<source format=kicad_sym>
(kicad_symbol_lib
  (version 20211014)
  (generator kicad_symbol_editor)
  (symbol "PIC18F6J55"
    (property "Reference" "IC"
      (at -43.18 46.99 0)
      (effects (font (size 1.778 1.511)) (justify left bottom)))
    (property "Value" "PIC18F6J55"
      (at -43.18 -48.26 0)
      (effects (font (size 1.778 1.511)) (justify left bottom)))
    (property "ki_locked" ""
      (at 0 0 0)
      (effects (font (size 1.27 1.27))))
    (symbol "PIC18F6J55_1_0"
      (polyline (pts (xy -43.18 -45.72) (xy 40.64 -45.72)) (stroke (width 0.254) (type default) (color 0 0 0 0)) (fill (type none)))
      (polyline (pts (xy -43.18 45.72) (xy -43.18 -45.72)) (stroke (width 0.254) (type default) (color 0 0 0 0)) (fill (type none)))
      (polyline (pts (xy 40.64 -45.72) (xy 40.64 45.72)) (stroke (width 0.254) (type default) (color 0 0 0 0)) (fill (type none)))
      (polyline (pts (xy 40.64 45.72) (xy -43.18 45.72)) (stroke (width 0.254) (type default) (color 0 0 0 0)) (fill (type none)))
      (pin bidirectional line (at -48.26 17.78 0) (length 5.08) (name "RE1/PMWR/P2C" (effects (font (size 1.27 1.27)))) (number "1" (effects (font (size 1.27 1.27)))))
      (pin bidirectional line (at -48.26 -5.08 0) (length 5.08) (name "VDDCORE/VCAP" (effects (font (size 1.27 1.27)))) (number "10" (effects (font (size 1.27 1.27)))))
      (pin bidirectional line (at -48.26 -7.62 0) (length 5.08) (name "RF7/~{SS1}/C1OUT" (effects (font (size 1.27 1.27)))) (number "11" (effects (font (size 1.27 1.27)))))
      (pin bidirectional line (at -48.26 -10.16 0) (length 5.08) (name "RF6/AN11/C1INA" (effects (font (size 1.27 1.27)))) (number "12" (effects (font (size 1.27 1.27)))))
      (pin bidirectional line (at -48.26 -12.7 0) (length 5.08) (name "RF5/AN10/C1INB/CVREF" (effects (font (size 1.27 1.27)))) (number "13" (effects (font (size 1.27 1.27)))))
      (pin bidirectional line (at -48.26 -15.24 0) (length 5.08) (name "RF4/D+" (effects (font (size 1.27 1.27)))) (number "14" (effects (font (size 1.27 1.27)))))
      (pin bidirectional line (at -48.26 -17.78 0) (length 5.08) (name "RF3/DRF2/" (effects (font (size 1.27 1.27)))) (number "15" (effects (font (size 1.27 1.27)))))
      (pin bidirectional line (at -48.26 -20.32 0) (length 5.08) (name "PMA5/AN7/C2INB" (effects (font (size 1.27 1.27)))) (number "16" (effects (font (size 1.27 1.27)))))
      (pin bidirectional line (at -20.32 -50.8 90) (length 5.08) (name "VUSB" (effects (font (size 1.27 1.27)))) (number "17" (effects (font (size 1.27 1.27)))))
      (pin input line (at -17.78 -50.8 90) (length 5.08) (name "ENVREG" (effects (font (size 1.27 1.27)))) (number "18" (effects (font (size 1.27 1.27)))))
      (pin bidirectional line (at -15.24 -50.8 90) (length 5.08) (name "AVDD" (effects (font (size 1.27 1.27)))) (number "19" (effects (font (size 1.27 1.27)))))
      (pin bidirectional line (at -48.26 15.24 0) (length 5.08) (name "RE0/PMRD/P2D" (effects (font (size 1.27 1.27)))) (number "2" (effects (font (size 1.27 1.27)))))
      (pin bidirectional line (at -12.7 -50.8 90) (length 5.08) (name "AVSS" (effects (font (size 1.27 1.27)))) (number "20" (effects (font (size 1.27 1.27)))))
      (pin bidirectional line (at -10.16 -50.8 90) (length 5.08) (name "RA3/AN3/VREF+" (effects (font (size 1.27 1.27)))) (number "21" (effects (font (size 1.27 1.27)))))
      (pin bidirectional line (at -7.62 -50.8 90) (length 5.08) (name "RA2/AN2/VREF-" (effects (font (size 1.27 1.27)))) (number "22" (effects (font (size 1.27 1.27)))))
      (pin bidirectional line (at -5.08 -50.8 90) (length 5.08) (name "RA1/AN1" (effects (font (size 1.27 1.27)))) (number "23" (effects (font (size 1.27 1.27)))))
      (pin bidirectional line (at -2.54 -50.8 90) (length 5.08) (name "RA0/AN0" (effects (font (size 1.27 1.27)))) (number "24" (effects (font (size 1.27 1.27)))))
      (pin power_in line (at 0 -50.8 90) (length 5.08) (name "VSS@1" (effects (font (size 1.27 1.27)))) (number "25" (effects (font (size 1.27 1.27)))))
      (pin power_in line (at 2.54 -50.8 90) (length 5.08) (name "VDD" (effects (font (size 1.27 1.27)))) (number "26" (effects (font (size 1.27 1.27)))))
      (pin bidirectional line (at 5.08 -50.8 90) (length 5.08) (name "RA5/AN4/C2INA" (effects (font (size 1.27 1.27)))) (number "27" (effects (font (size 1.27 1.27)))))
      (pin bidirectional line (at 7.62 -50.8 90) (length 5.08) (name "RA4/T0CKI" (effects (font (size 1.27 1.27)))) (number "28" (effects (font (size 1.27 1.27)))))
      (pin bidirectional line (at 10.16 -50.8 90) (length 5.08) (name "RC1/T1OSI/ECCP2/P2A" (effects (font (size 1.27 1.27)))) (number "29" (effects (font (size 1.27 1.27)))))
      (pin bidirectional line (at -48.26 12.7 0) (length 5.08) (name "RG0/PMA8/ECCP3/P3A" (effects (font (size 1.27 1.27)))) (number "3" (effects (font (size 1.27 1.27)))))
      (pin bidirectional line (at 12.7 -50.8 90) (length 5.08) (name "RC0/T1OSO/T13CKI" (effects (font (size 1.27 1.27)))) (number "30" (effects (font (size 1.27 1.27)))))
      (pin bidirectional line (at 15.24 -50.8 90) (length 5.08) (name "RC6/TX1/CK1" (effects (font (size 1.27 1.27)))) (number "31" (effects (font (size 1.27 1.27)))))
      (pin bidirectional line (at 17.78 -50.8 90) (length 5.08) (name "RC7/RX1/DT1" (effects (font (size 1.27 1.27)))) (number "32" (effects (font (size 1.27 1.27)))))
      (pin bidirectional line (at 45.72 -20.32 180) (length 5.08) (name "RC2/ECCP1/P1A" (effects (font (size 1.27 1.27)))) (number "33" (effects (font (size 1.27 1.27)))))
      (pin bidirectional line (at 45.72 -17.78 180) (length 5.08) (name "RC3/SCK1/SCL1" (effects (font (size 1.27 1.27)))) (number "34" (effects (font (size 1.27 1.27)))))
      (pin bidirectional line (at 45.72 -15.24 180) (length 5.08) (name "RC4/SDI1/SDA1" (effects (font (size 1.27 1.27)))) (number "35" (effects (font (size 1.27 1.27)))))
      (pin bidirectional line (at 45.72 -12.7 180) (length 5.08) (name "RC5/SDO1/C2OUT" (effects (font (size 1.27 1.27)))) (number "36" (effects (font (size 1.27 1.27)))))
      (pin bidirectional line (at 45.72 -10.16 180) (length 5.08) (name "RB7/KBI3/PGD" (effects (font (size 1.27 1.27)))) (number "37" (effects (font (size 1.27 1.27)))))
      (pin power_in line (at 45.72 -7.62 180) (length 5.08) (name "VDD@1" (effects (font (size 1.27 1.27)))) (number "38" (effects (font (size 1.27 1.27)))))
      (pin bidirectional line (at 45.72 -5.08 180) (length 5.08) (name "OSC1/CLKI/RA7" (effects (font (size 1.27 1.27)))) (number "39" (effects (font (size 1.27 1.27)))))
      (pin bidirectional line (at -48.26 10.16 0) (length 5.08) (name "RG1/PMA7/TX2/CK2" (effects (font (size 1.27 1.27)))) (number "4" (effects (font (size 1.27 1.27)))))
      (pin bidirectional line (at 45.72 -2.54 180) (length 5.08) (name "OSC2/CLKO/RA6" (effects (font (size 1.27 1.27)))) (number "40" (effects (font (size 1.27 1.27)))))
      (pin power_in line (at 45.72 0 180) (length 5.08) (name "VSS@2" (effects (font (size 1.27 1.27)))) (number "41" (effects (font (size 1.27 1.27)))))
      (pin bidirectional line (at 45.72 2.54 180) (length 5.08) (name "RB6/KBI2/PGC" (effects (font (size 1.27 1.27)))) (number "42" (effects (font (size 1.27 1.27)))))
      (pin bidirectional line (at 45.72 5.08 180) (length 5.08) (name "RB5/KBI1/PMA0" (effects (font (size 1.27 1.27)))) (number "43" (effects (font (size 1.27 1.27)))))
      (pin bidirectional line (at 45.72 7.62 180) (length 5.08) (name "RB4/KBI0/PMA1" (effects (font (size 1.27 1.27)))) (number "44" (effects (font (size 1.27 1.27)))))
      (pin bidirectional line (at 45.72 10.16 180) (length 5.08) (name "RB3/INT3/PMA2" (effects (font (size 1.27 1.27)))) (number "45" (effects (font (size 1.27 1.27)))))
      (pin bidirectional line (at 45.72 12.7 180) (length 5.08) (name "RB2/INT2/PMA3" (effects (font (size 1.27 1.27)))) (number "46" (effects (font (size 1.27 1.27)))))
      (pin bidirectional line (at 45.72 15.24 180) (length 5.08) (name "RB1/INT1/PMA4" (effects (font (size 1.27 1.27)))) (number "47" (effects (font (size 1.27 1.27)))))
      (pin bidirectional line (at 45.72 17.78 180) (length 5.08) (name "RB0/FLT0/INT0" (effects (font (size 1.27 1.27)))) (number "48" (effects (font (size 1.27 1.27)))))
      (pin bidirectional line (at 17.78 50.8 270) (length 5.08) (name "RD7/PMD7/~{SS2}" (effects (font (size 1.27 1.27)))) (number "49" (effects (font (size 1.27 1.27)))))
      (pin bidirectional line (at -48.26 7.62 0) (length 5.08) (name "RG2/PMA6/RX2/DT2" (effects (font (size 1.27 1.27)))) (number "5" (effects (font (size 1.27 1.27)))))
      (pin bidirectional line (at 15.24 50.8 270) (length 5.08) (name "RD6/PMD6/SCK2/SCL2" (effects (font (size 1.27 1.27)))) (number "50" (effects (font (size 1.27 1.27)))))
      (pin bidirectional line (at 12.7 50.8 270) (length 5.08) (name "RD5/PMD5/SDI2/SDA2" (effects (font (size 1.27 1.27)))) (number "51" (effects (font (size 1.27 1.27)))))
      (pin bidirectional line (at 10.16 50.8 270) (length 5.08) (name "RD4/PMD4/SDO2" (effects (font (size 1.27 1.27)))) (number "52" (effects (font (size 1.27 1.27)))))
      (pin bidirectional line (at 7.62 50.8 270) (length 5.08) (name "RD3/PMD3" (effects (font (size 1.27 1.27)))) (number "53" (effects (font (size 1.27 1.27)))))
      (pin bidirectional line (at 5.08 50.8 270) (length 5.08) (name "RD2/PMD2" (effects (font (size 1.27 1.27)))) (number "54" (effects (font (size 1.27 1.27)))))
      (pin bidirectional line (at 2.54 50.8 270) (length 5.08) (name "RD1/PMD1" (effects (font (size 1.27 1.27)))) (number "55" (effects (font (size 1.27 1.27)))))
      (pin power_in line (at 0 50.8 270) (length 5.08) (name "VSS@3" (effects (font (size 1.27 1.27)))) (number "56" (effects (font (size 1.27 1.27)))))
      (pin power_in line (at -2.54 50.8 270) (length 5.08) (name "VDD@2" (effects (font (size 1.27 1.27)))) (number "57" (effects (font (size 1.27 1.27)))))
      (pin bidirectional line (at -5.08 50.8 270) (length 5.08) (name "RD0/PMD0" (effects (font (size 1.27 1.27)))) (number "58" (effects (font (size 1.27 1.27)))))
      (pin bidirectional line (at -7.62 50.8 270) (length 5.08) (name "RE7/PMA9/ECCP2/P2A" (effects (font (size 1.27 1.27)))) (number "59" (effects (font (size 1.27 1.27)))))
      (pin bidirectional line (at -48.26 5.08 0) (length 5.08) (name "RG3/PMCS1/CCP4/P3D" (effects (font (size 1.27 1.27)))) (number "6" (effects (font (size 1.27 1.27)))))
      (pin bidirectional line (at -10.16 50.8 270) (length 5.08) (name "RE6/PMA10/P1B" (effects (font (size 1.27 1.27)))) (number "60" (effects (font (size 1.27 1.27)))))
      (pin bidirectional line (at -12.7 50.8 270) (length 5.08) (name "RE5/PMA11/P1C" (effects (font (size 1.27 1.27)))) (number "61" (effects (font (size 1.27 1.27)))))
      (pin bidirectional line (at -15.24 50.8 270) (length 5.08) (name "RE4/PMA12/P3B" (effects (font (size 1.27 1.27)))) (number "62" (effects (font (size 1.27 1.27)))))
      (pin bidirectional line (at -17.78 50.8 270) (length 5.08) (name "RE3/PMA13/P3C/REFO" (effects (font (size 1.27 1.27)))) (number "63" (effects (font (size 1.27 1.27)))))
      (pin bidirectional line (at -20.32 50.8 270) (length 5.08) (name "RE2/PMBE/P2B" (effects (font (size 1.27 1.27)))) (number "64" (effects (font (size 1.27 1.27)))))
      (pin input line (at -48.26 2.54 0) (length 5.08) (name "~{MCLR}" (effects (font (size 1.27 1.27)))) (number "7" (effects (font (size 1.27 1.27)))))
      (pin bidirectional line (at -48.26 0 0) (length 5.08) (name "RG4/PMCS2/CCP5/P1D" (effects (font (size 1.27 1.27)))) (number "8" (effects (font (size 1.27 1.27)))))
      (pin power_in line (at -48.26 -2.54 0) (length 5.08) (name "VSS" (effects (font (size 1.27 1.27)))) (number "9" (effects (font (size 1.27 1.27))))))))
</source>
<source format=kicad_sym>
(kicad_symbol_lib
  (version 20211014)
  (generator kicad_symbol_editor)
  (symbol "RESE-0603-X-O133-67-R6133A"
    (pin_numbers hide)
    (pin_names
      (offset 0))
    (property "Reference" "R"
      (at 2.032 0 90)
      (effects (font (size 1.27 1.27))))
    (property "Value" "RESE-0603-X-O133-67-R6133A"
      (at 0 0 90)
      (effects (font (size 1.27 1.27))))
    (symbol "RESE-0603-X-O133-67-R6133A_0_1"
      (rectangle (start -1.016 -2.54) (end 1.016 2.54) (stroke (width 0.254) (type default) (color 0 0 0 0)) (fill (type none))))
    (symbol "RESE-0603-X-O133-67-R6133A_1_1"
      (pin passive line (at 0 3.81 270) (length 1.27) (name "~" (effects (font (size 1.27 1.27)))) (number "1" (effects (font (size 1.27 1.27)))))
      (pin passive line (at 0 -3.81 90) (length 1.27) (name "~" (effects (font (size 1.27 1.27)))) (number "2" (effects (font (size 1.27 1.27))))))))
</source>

---------------

What the task asks: Copy the stretch of the records above that runs from the line with "(polyline (pts (xy 40.64 -45.72)" through the line with "(pin bidirectional line (at -48.26 -12.7". Both end lines belong in the copy, and nothing else does.

Answer section:
      (polyline (pts (xy 40.64 -45.72) (xy 40.64 45.72)) (stroke (width 0.254) (type default) (color 0 0 0 0)) (fill (type none)))
      (polyline (pts (xy 40.64 45.72) (xy -43.18 45.72)) (stroke (width 0.254) (type default) (color 0 0 0 0)) (fill (type none)))
      (pin bidirectional line (at -48.26 17.78 0) (length 5.08) (name "RE1/PMWR/P2C" (effects (font (size 1.27 1.27)))) (number "1" (effects (font (size 1.27 1.27)))))
      (pin bidirectional line (at -48.26 -5.08 0) (length 5.08) (name "VDDCORE/VCAP" (effects (font (size 1.27 1.27)))) (number "10" (effects (font (size 1.27 1.27)))))
      (pin bidirectional line (at -48.26 -7.62 0) (length 5.08) (name "RF7/~{SS1}/C1OUT" (effects (font (size 1.27 1.27)))) (number "11" (effects (font (size 1.27 1.27)))))
      (pin bidirectional line (at -48.26 -10.16 0) (length 5.08) (name "RF6/AN11/C1INA" (effects (font (size 1.27 1.27)))) (number "12" (effects (font (size 1.27 1.27)))))
      (pin bidirectional line (at -48.26 -12.7 0) (length 5.08) (name "RF5/AN10/C1INB/CVREF" (effects (font (size 1.27 1.27)))) (number "13" (effects (font (size 1.27 1.27)))))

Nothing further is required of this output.